Wednesday, January 6, 2010

French Beer

One of my favorite (non-beer) sayings is, "The French Impressionists were very talented at a technique known as French Impressionism." It is always fun to poke fun at the French. They are a people that are acutely proud of their culture and products - but for some reason they also make an easy target. I suppose one could also say, "French Brewers are the best in the world at brewing French beer." Obviously the French are much better known for their wine and cheese than beer, but they do make some good beer. And, as a beer lover, if you are interested in seeking out a French specialty, I recommend you take an atlas to the liquor store with you. France is located squarely in the wine belt, but its northern border with Belgium is an area of transition into the beer belt. In my experience, the further north the brewery (the closer to Belgium), the better the beer.

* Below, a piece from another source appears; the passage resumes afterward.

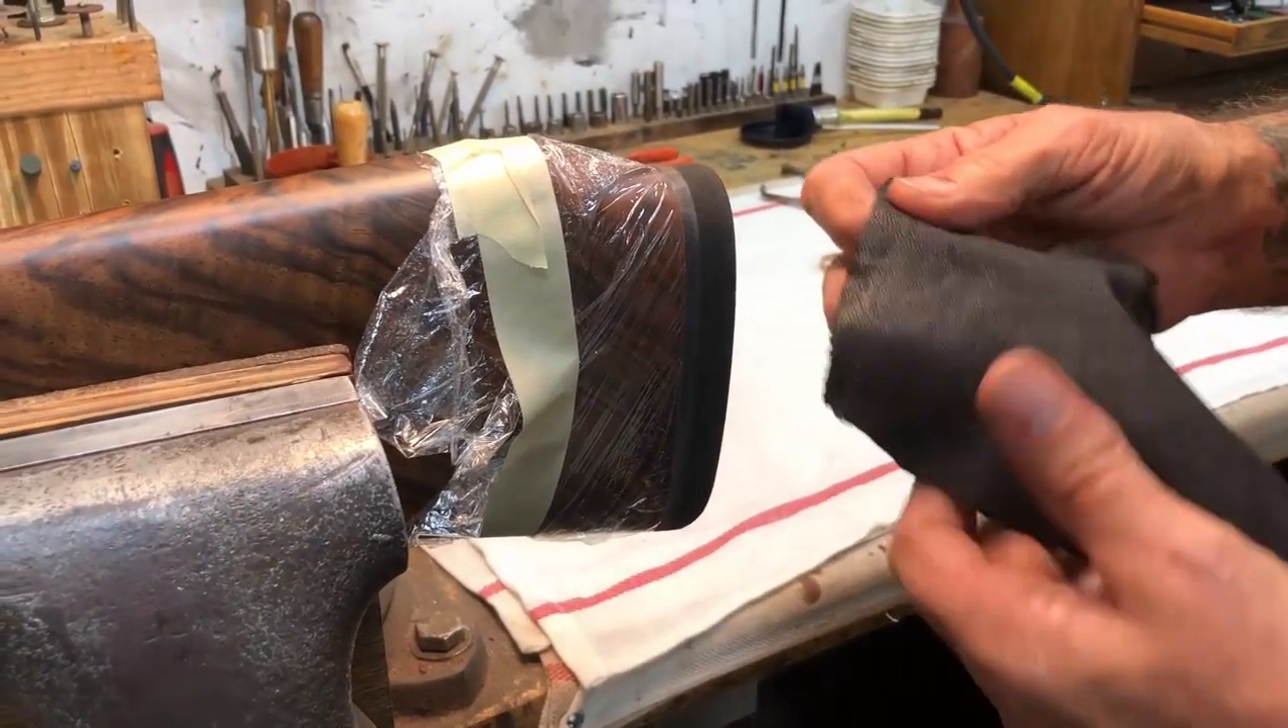You can see I've put a piece of saran wrap and just sort of taped it so to keep it from bunching up.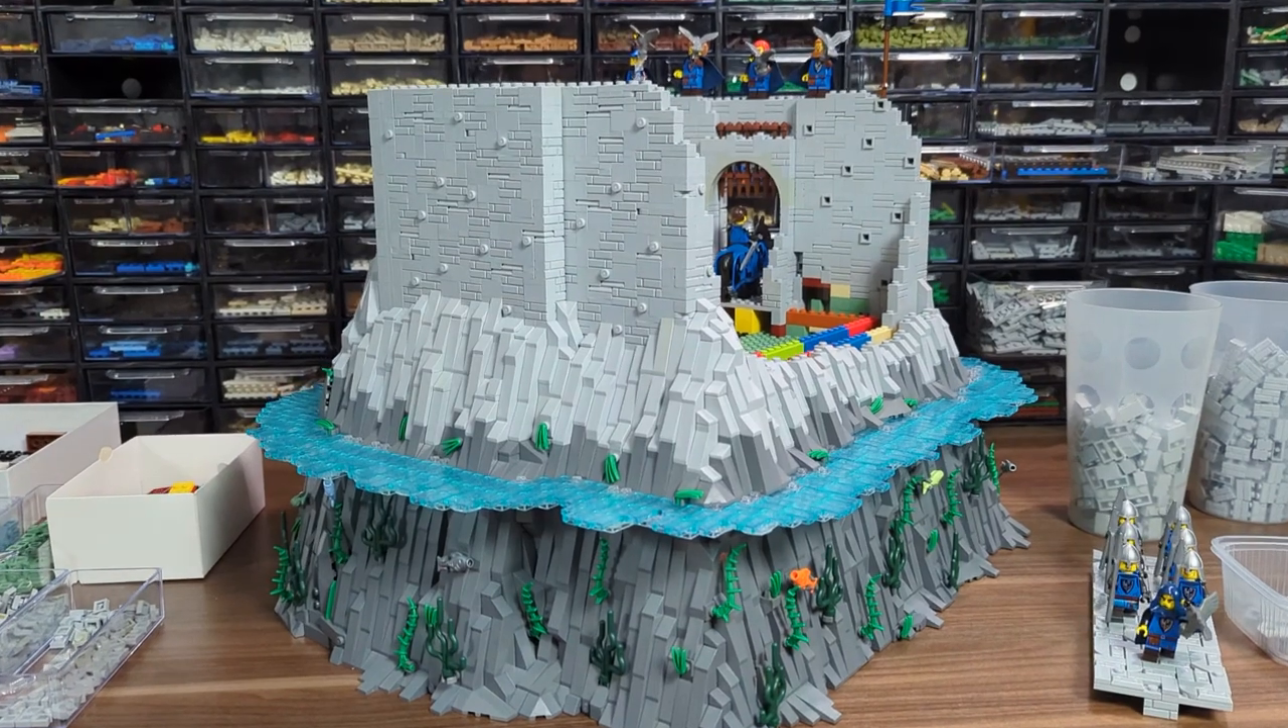We now have most of the walls done and it just looks so good right now. We have three of the sides almost completed.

Surely some of that beer brewing brilliance from one of the world's greatest brewing countries spills over the border into northern France. This is somewhat ironic since over the centuries the Belgians have borrowed techniques from the French, which has led to some of worlds greatest beers brewed by them. The art of barrel aging and blending their beers were no doubt influenced by their southern wine-making neighbors. And many Belgian beers have characteristics closer to wine than beer - for example being dry and sour instead of malty and bitter. Belgium is at a crossroads between Germany, France and England, and their "anything goes" creativity is a product of local expertise and borrowed practices.

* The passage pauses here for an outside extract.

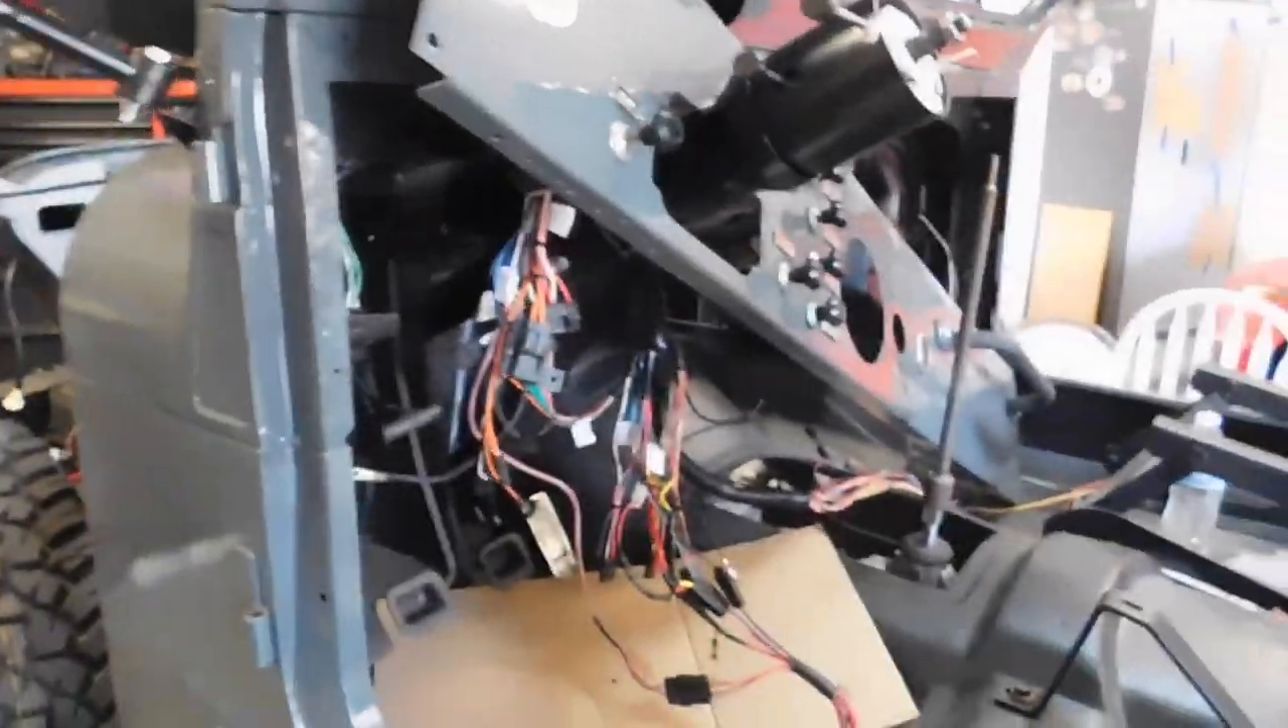We got the dash kind of in.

There is one broad beer category that straddles the border between Belgium and France called "Belgian and French Ales." This category includes the similar styles of Saison, Farmhouse Ale, and Bière de Garde. (Note however, it is always risky to try and categorize any beer from Belgium or its border regions.) Last weekend I had a excellent example of such a beer from this category - Brasserie St. Germain's Page 24 Noel from Aix-Noulette, France. Aix-Noulette is located in French Flanders just south of the western (a Flemish) portion of Belgium. French Flanders was originally part of the Courtship of Flanders in southern Netherlands. Over the years borders have changed, Belgium was created, and most of Flanders is now in Belgium while the southern section was ceded to France along the way. And unlike the Flanders region in Belgium, the inhabitants of French Flanders now speak, almost exclusively, French instead of Flemish.

Page 24 Noel is a 6.9% abv beer that falls into the Bière de Garde category. (The name means "keeping beer" - a beer usually intended to be cellared/matured) I was extremely impressed by this example of the style. It pours a copper color with a solid head and has an aromatic bouquet. Its flavor is well balanced with earthy, spicy, and fruity notes that transition into a mildly phenolic finish. All in all a balanced beer with great character. Brilliant!

The Page 24 Noel I drank was packaged in a ceramic swing-top bomber and came compliments of my beer of the month club. ( This beer may be hard to find in the U.S., but if you can get your hands on one, it is one great example of a wonderful French beer.